[Opening Information given section]
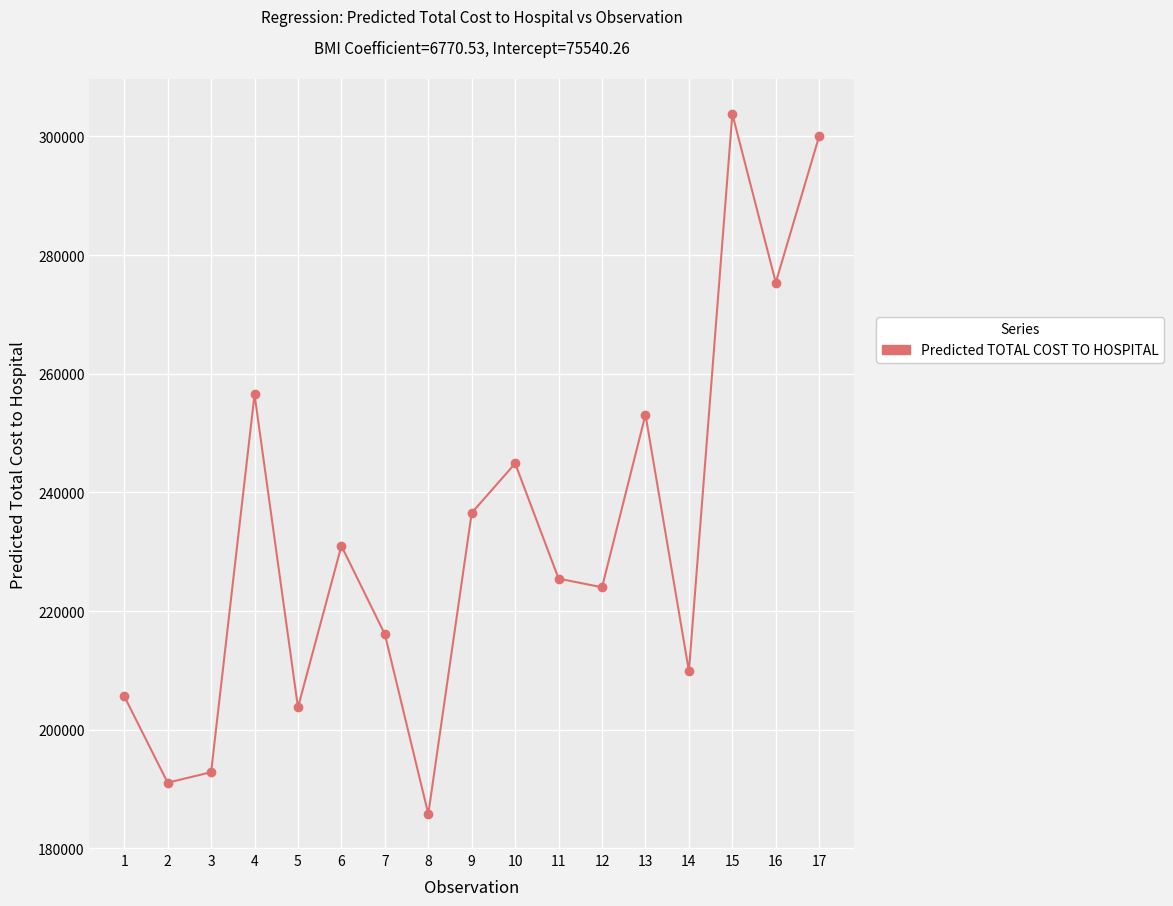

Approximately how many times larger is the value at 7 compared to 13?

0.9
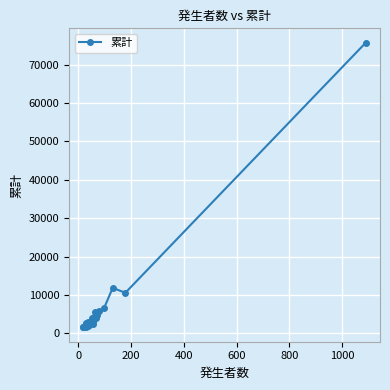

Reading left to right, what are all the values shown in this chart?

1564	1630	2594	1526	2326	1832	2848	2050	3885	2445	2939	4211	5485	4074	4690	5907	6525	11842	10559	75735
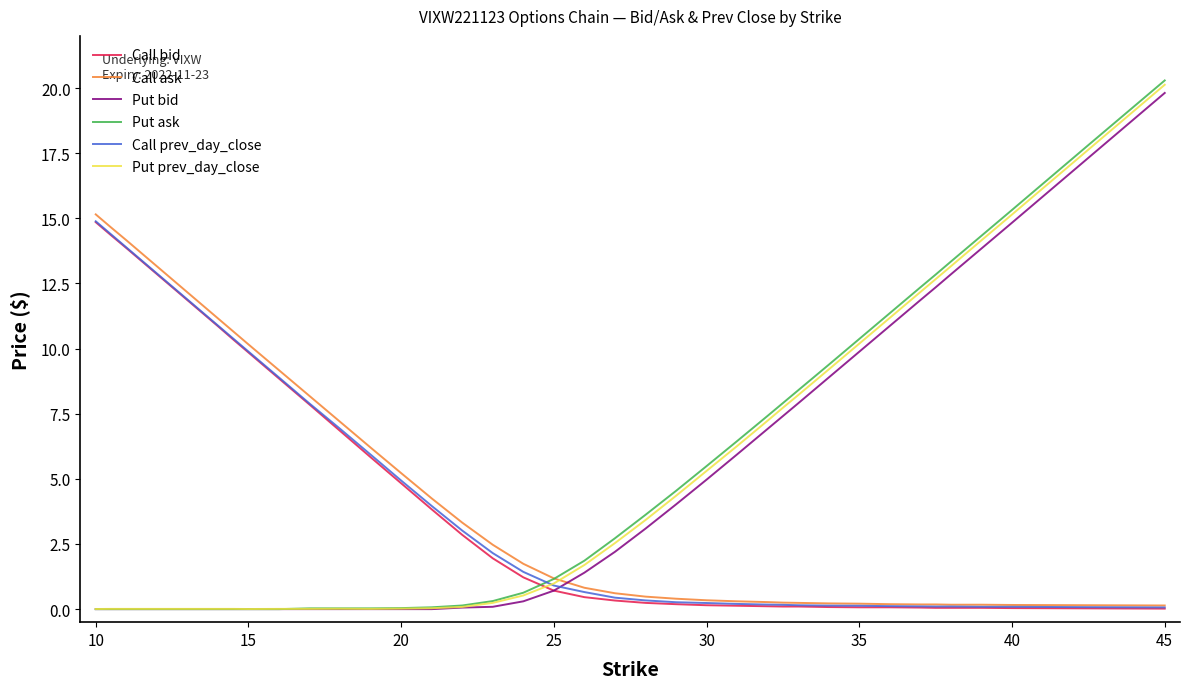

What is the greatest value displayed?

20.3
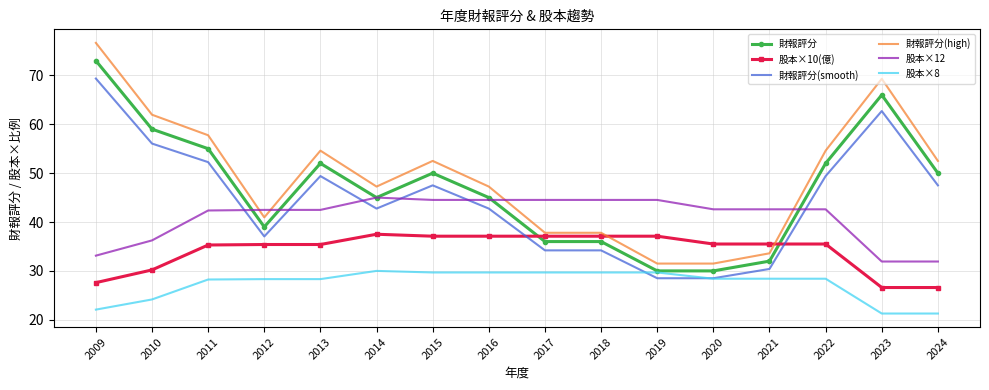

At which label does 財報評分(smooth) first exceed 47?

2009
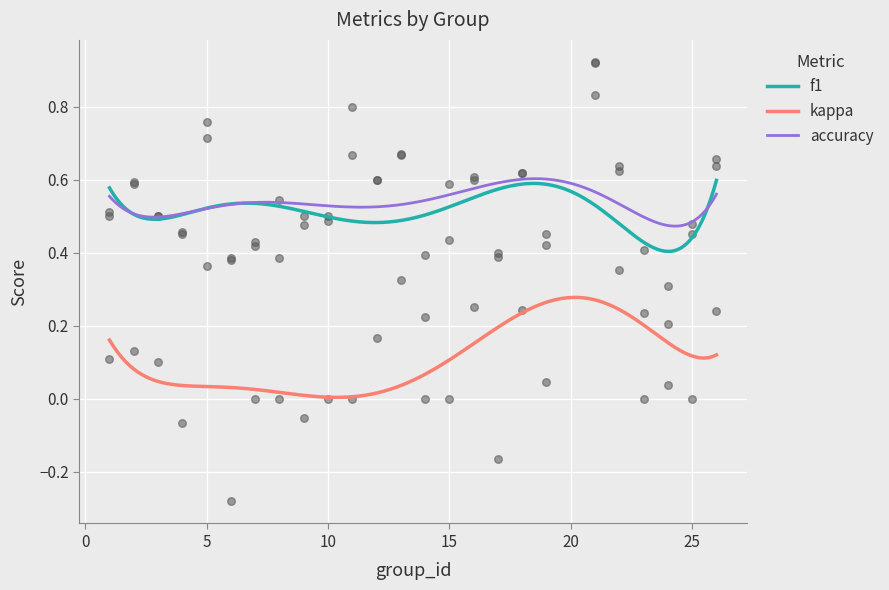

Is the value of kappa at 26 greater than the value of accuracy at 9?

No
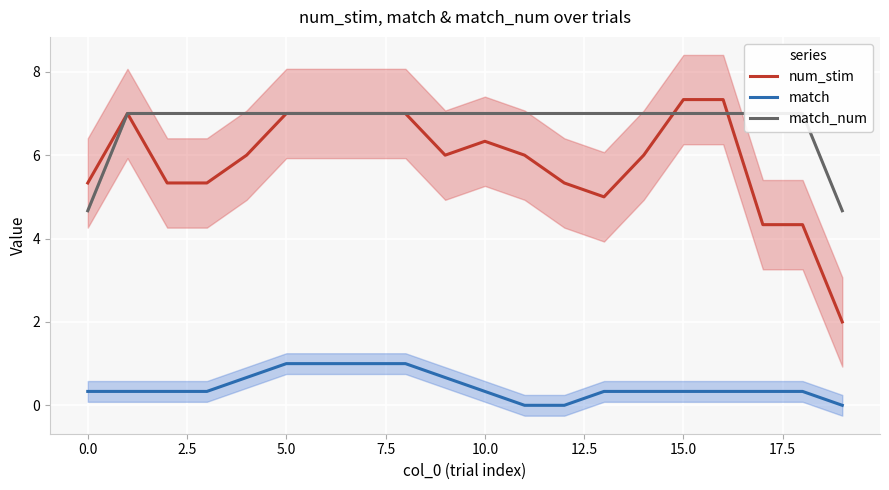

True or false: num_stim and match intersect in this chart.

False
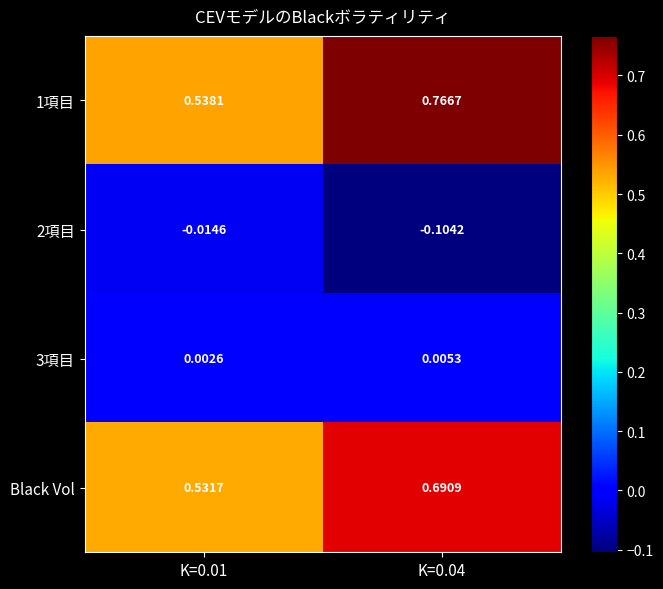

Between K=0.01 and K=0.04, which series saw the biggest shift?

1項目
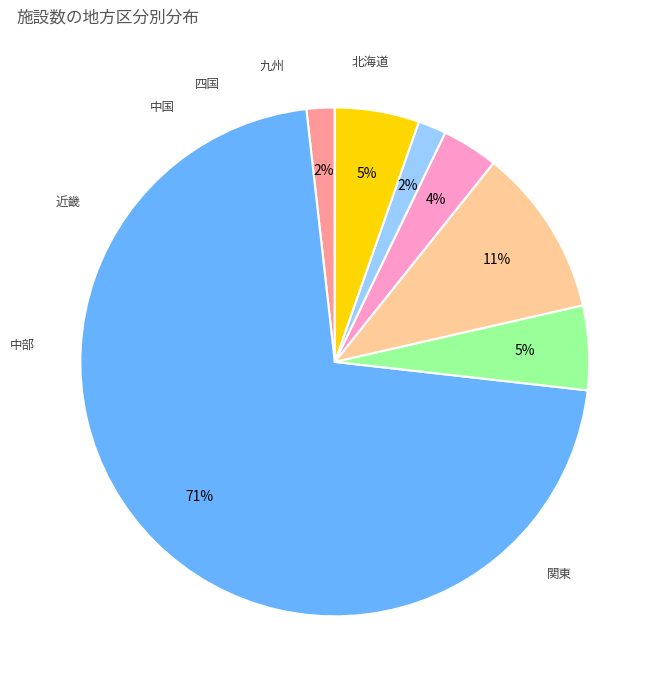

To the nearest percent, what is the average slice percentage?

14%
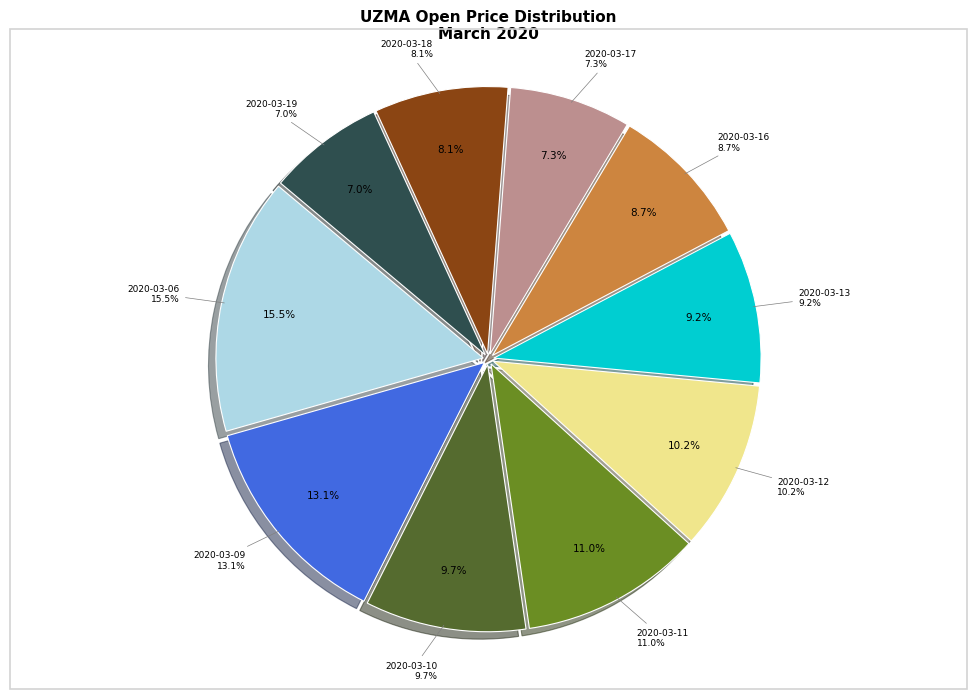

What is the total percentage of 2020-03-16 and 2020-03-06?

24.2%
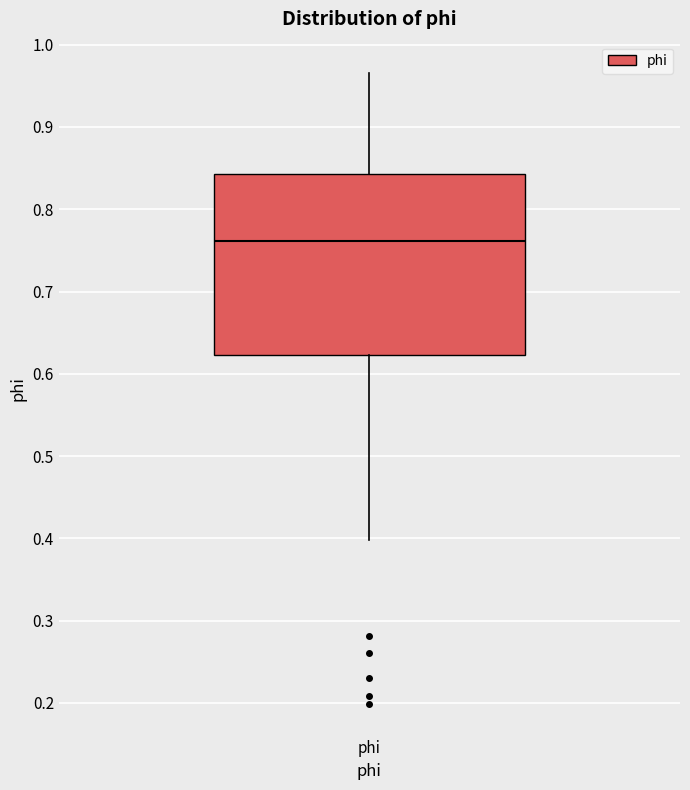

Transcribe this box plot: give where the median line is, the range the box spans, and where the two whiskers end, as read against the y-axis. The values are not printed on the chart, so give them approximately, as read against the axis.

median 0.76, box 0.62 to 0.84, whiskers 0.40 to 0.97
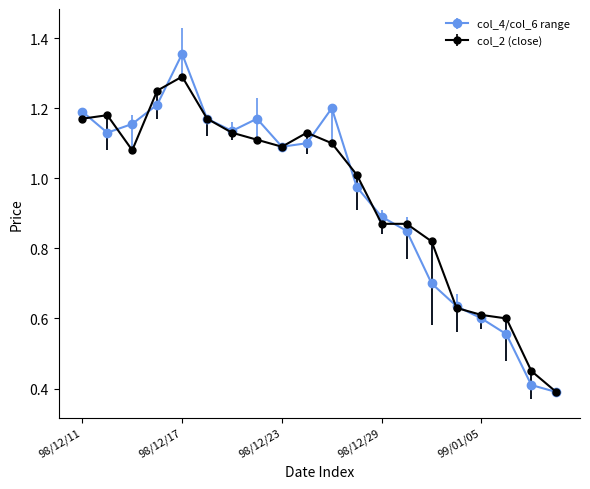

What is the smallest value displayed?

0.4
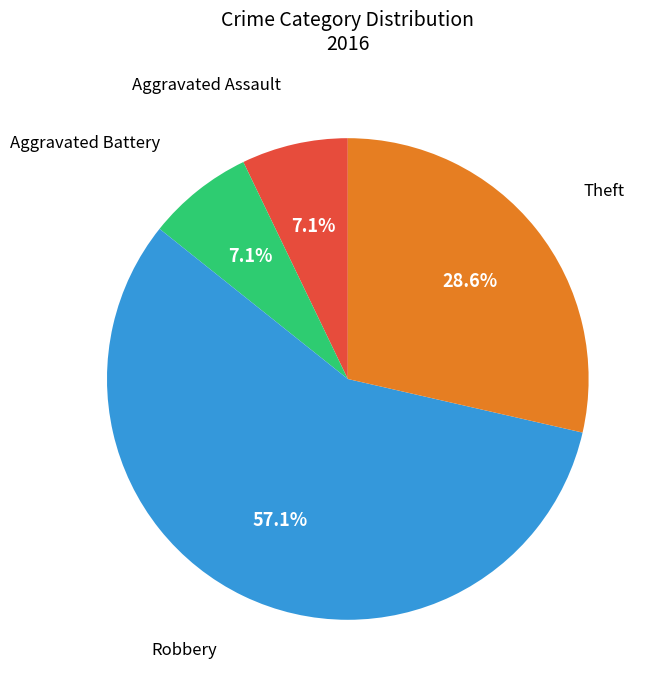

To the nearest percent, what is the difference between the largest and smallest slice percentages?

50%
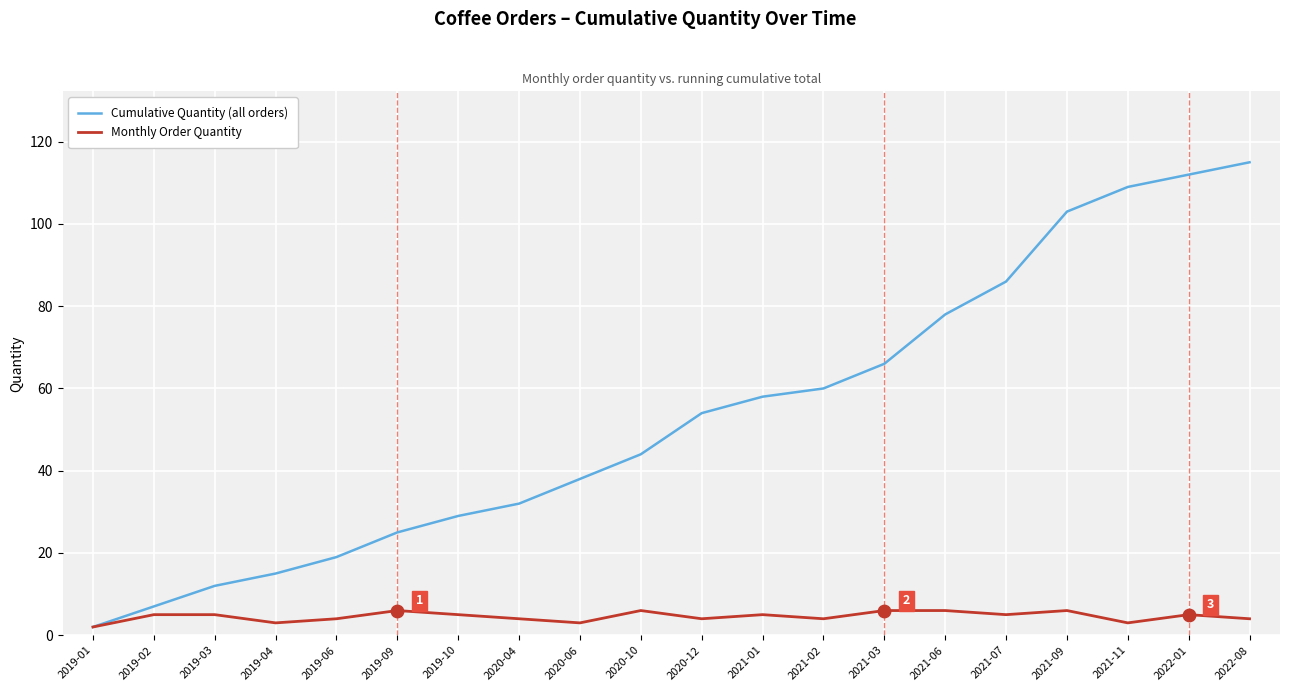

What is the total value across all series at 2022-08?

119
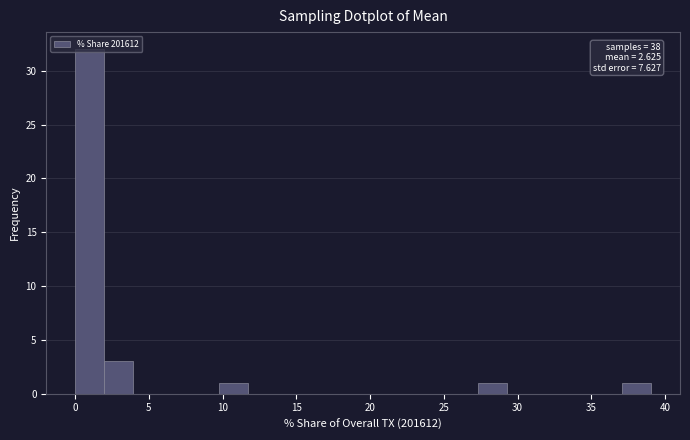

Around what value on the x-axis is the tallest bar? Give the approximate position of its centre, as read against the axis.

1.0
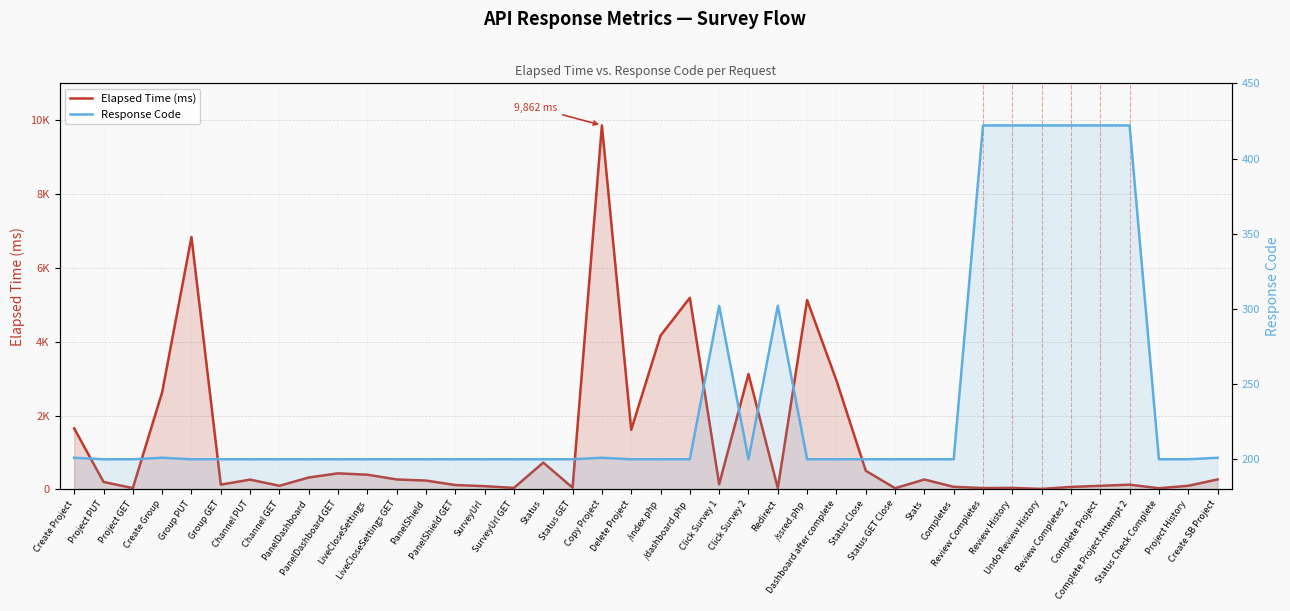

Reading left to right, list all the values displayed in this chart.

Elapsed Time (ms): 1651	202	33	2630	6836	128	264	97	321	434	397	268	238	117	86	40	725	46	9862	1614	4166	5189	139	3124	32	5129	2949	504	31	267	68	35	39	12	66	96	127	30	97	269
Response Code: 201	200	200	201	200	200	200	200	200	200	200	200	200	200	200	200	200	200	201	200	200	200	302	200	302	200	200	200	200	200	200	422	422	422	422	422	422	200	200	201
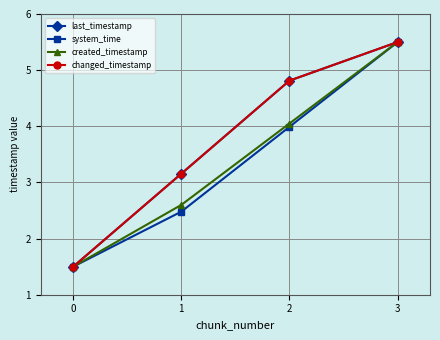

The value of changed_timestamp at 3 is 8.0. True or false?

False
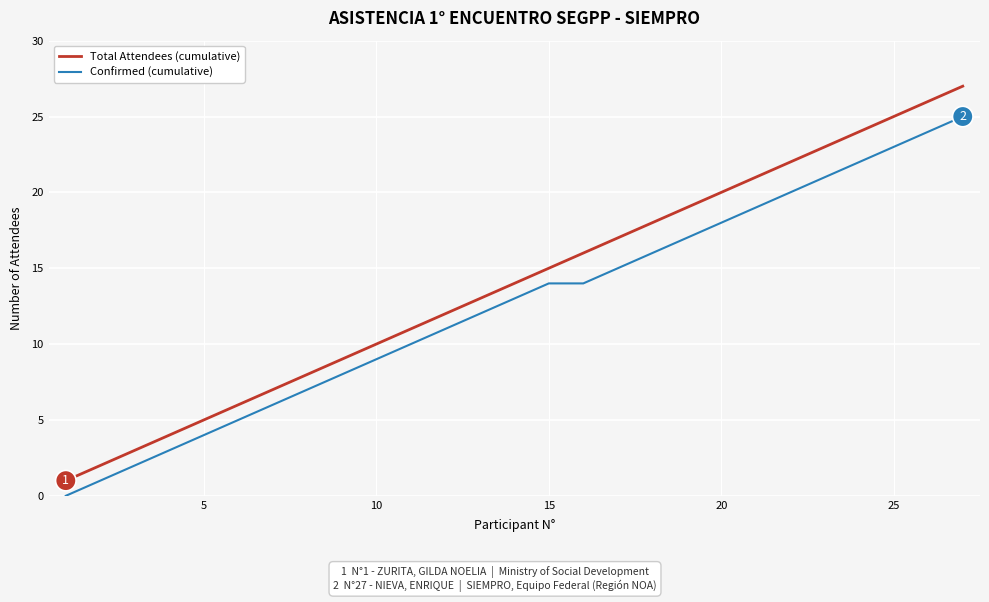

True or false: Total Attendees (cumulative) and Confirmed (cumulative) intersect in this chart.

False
[Closing Information given section]
● **Exercise objective**
Locate each line in the data above that contains the word "displayed", and copy all of those lines.

● **Written response**
What is the greatest value displayed?
What is the smallest value displayed?
Reading left to right, list all the values displayed in this chart.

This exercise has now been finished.